Weiter und weiter wurde die Handlung gesponnen, immer wieder von Neuem kämpften die wenigen bisher nicht infizierten Menschen gegen Zombies (und einander), gerieten in ausweglose Situationen, verloren Freunde und Familie, um sich wieder aufzurappeln und weiterzukämpfen. Bei Zusehern und Kritikern kamen vor allem die ersten Staffeln sehr gut an, dann traten Ermüdungserscheinungen auf.

Nun ist ein Ende des Kampfes absehbar: Die US-Zombie-Serie "The Walking Dead“ wird 2022 eingestellt, teilte der produzierende Fernsehsender AMC mit. Die finale elfte Staffel soll 24 Folgen haben.

"Es sind nun schon zehn Jahre", erklärte AMC mit Blick auf die 2010 gestartete Serie. Bis zum Ende 2022 werde es aber noch "Geschichte um Geschichte" zu erzählen geben.

17 Millionen Zuschauer für eine einzige Folge

Zu besten Zeiten zog "The Walking Dead" - basierend auf einem 2003 veröffentlichten Comicbuch - 17 Millionen Zuschauer für eine einzige Folge an. In der Altersgruppe zwischen 18 und 49 Jahren war die Serie mehrere Staffeln lang die Sendung mit den meisten Zuschauern im US-Fernsehen.

Sie verwies nicht nur die Shows der großen drei US-Sender ABC, NBC und CBS auf die Plätze, sondern auch Sportübertragungen.
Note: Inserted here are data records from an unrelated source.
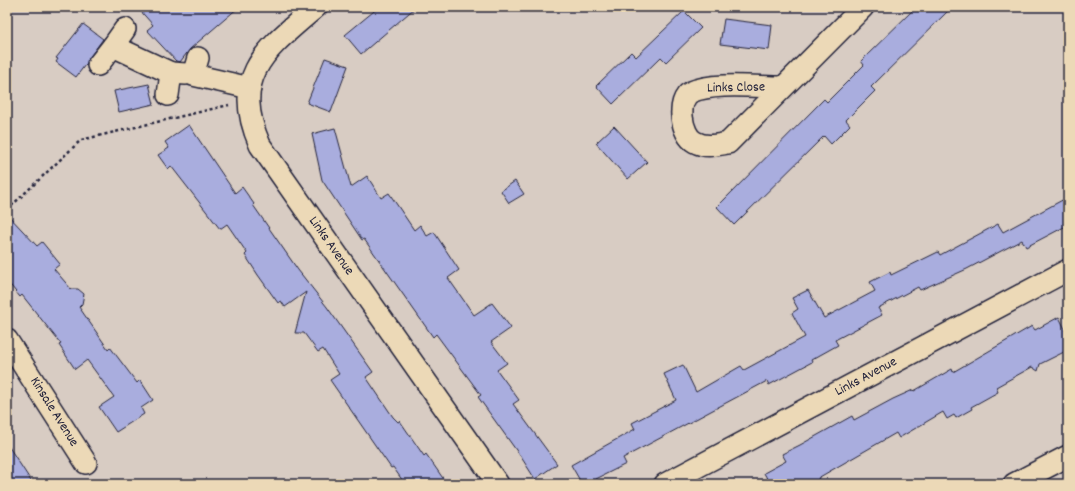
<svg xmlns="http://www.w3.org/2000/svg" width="1075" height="491" viewBox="0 0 1075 491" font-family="Dekko,sans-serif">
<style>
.building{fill:#a9adde;stroke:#22223b}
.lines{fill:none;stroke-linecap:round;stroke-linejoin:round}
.minor-casing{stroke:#22223b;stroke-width:24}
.path{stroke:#22223b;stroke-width:2.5;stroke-dasharray:3 3;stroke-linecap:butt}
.minor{stroke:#ecd9b7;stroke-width:21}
.labels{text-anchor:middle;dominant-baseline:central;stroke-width:4;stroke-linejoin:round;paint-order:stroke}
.street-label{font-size:14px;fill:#22223b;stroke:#ecd9b7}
</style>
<rect width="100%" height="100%" fill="#d8ccc3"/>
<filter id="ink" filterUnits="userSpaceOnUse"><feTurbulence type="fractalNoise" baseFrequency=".025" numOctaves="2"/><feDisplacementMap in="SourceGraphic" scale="8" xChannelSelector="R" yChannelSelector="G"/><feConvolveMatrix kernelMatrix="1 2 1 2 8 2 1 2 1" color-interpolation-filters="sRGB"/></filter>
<g filter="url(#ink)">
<g class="building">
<path d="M137,7H239L190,49L180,62L176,61L147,30L153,25Z"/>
<path d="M379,7H416L361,54L345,35Z"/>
<path d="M916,7H952L871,87L875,91L846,120L850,125L831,144L824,136L734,225L717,207L824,99L827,102L864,65L861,61Z"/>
<path d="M684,11L701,28L666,62L661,57L613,104L596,86L631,52L636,57Z"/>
<path d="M724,19L772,25L769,50L720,44Z"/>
<path d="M83,24L103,39L89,58L86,66L85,65L76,77L56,62L58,59L56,58Z"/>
<path d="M325,58L348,66L331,112L307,103Z"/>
<path d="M149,84L154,104L119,112L114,91Z"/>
<path d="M189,125L235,193L242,187L254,204L253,205L298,270L327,307L373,372L366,377L393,417L398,422L400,421L424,456L426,454L447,484H405L393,467L391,468L330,380L339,374L323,349L318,352L304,333H295L306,292L285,307L281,301L278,303L258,275L245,255L247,253L227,224L220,229L171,166L168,169L158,155L169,148L165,142Z"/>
<path d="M614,126L647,162L628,179L596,143Z"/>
<path d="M335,128L351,187L367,176L381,198L389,193L414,230L420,225L427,236L434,232L459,270L448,278L474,315L492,303L511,328L491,342L507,363L497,370L519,400L513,404L557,464L535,479L521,457L478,397L481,395L436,334L433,337L364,239L362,240L322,180L312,134Z"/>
<path d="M515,181L524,194L509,203L501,191Z"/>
<path d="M1068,197V225L1026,247L1022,240L967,269L920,290L918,287L878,308L882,315L835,340L838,345L811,360L812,362L769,385L767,381L623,458L626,464L586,484H582L571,465L635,429L632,423L676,400L664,374L683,365L696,392L741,366L744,370L805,337L792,313L798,309L792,298L808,290L824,318L875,291L870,282L890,272L891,275L938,252L940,255L998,224L1003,232Z"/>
<path d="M7,214L37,246L42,242L60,264L54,269L71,289H78L84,294L82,304L79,307L108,349L110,347L137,383L140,380L153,400L141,408L144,414L116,432L99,407L114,397L87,360L75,369L59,345L61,344L22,295L20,297L7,281Z"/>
<path d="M1059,317L1068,335V350L1040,364L1038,371L1032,367L996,387L998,392L971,407L972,409L956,418L954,415L947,419L943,412L899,438L896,433L818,478L821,484H770L764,473L786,461L782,454L800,445L852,416L854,420L893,399L913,390L914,391L952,369L953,372L1032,326L1035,330Z"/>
<path d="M7,444L33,484H7Z"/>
</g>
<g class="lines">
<defs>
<g id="minor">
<path d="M316,7C267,49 229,75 260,145L498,484"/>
<path d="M125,29L113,46L171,73"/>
<path d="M198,58L193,75L250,88"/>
<path d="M98,65L113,46"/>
<path d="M782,87C757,87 713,82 691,92C676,100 681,135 695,142C706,148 716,145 728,143L863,7"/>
<path d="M168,95L171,73L186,74"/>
<path d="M7,340L86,463"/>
<path d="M665,484L1068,270"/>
<path d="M1014,484L1068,456"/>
</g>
</defs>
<use href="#minor" class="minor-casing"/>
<path class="path" d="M7,210L81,140L229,105"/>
<use href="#minor" class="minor"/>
</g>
</g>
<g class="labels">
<g class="street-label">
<text transform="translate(736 88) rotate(-1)">Links Close</text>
<text transform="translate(331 246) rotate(55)">Links Avenue</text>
<text transform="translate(866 377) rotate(-28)">Links Avenue</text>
<text transform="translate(54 412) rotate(58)">Kinsale Avenue</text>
</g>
</g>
<rect width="1075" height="491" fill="none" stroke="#ecd9b7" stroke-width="24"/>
<rect x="12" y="12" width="1051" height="467" fill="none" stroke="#22223b" stroke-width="1.5" filter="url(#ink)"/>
</svg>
Das war zuvor noch keiner Serie eines Kabelsenders gelungen. Doch auch wenn "The Walking Dead" immer noch mit die besten Quoten im Kabelfernsehen hat, gehen die Zuschauerzahlen seit 2017 stark zurück.

Die Comicreihe „The Walking Dead“, die als Vorlage für die gleichnamige Fernsehserie diente, wurde bereits im Vorjahr eingestellt.